** Data to examine follows **

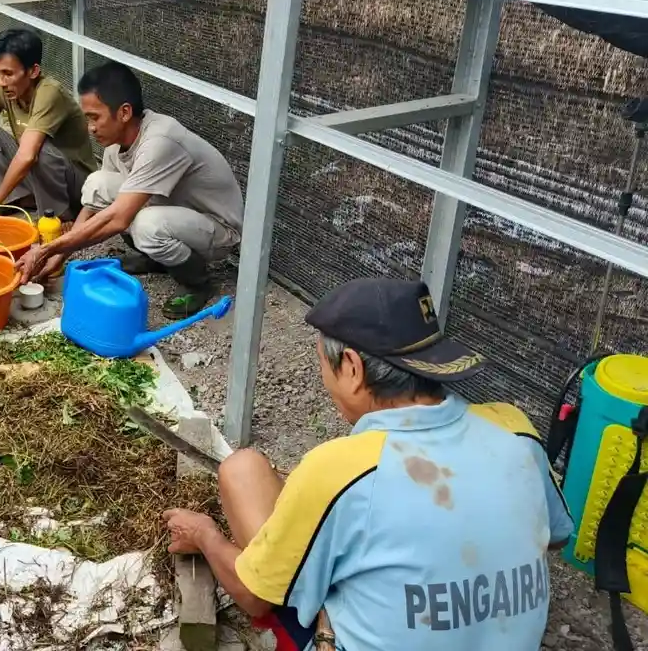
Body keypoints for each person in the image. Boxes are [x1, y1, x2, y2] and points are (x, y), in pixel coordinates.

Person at [161, 278, 573, 651]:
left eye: (323, 364)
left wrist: (205, 534)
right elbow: (554, 537)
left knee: (242, 470)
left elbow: (253, 595)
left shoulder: (339, 470)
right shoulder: (513, 429)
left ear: (353, 369)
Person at [17, 62, 243, 317]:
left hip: (218, 227)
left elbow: (118, 217)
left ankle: (198, 284)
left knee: (147, 225)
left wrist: (47, 249)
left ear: (124, 112)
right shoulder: (117, 144)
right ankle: (157, 259)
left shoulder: (160, 141)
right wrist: (60, 257)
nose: (90, 127)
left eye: (95, 117)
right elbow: (97, 204)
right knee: (97, 183)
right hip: (175, 211)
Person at [0, 28, 96, 219]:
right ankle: (15, 201)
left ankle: (60, 214)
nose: (2, 81)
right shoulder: (2, 88)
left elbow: (27, 156)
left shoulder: (49, 93)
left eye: (8, 73)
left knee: (37, 150)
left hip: (78, 185)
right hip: (43, 177)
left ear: (33, 71)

** End of Data to examine **

What the task asks -> Track down all lines above with the string "ankle" and copy them.

Response box ->
left ankle: (198, 284)
right ankle: (157, 259)
right ankle: (15, 201)
left ankle: (60, 214)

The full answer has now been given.